REQUIRED TASK: Write out every line of the material below word for word, but leave out the pictures.

RECORDS SHOWN:
# # # #

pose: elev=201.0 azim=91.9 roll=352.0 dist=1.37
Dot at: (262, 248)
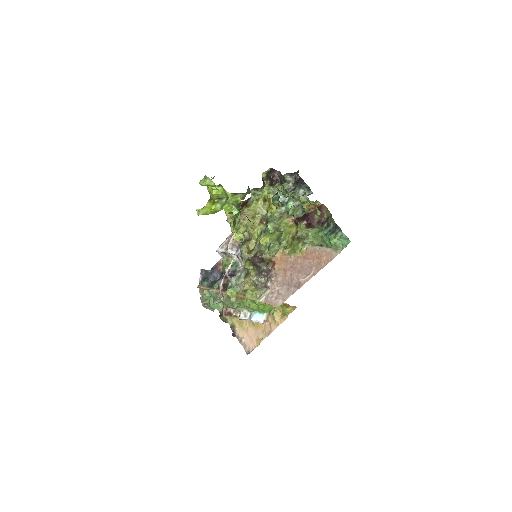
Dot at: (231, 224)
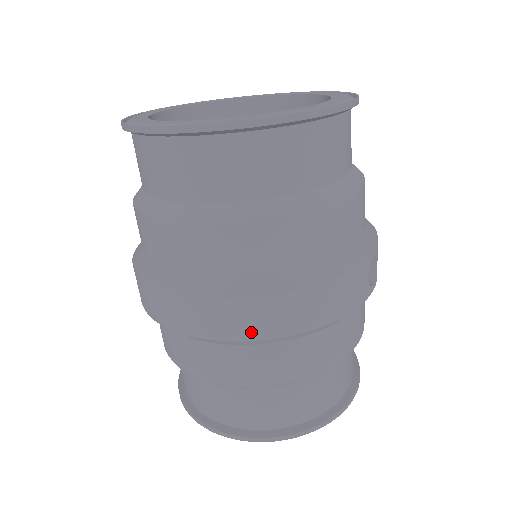
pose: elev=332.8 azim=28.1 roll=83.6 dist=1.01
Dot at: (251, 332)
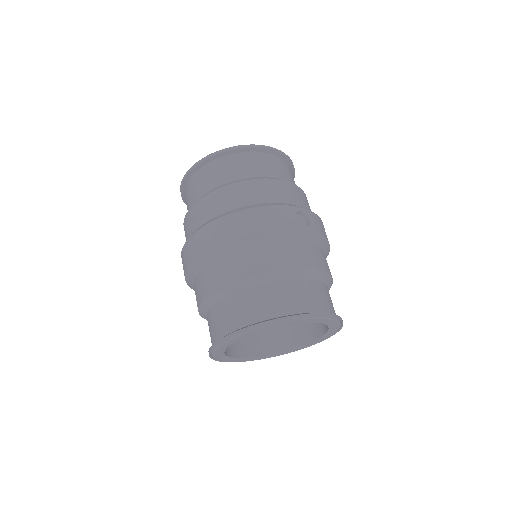
Dot at: (219, 239)
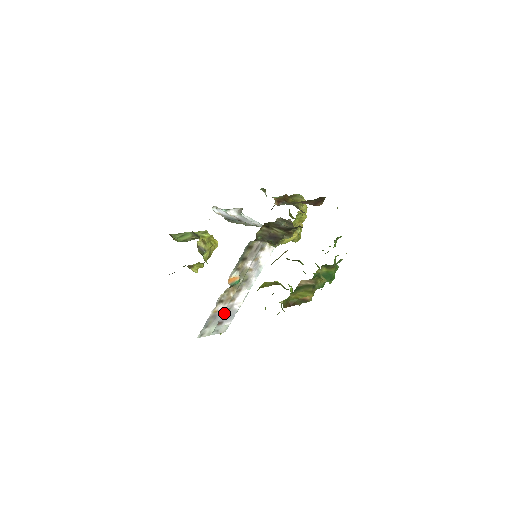
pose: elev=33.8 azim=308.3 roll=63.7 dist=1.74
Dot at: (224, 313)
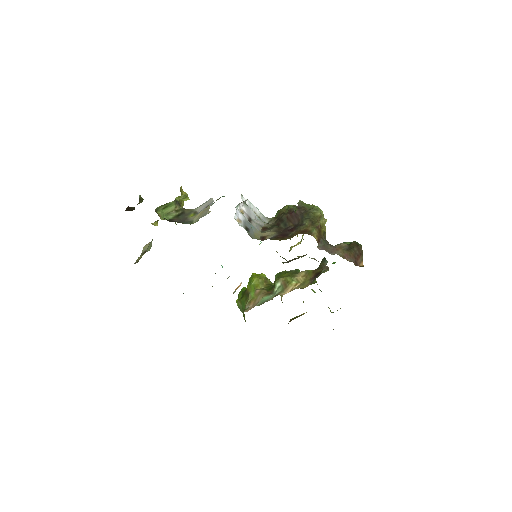
Dot at: occluded
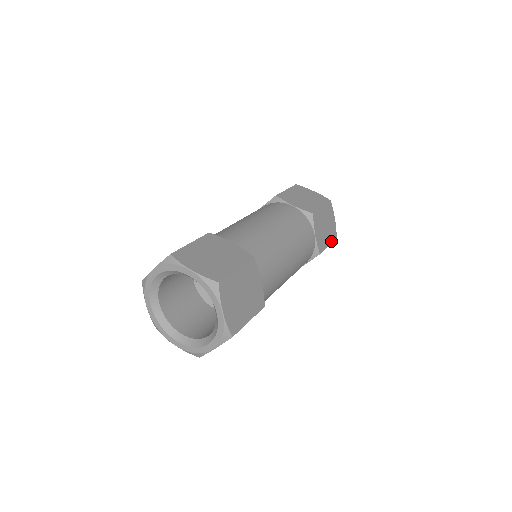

# # # #

SOLUTION TO THE PROBLEM:
pose: elev=201.0 azim=91.9 roll=352.0 dist=1.37
Dot at: (262, 248)
Dot at: (231, 224)
pose: elev=332.8 azim=28.1 roll=83.6 dist=1.01
Dot at: (251, 332)
Dot at: (219, 239)
pose: elev=33.8 azim=308.3 roll=63.7 dist=1.74
Dot at: (224, 313)
Dot at: occluded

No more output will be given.